The article stated that the email was given to a Senate committee and thus became a public document. I suspect the ATO want to distance themselves from RoboDebt, releasing these emails may take the heat off them.

I challlenged Centrelink and took them to Administrative Tribunal when I received a letter from robodebt due to an administrative fault on their part and had about 2/3 of the amount cancelled.  If it was illegal - am I now entitled to get the rest back, esp as my disposable income is now far less than when Centrelink made the error some years back.  Interested to see what others think - guess if you don't challenge again you never know!

This is what Class Actions are about. All people who have been ripped off by this corrupt government should be looking for a Class Action to join.

Thieves have to bought to account, maybe if the locked in at any cost supporters get a hit to the hip pocket, they may start to think about who they are voting for.

I am glad that is has turned out to be illegal, but will people be compensated for the stress caused, and for those who lost loved ones to suicide because of the pressure. Makes me wonder what else might be illegal, like the unemployed signing job plans that you are supposed to negotiate but their is no negotiation they just have to sign or get cut off their payments.

Government lawyers warned the tax commissioner the controversial "robodebt" programme could be illegal on the same day the Federal Government suspended the scheme.

Seems like a fairly quick response to me.


Point is why did they not make sure before they even started it?

Computers like people are not perfect

Ignorance of the law is  no excuse.  For the government to claim they did not know this scheme might not be legal is a weak cowardly  cop out.

In State Government any scheme or project worth over $100,000 requires a process that requires legal oversight.  This is in the form of peer scrutiny with questions around legality and probity refered on to the legal department.

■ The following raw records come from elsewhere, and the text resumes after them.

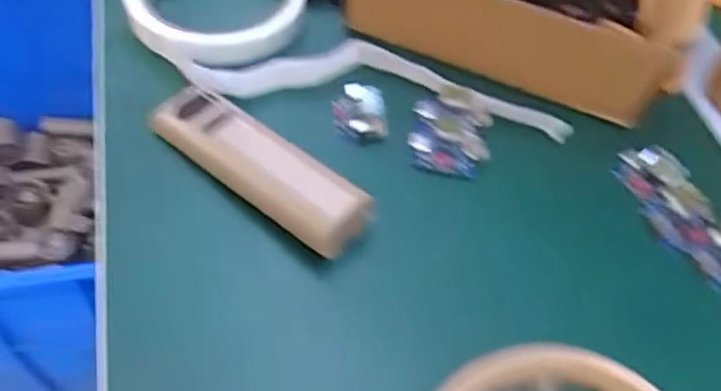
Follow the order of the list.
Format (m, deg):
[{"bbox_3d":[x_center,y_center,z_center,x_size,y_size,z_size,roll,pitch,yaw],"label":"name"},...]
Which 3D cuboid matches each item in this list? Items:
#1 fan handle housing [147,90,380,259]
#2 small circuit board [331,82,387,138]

What we are being asked to believe is that no one, not one person connected to this project, had a suspicion that the concept may not be legal.

It fails the common sense test.  Not everyone connected to this project could be so thick.  More likely they were too scared for the sake of their careers to bring it up. If this was the case, it uncovers an even worse problem, people should not be so scared that they can't do their jobs properly.

I know there is a difference between State and Federal procedures, but this is pretty basic stuff.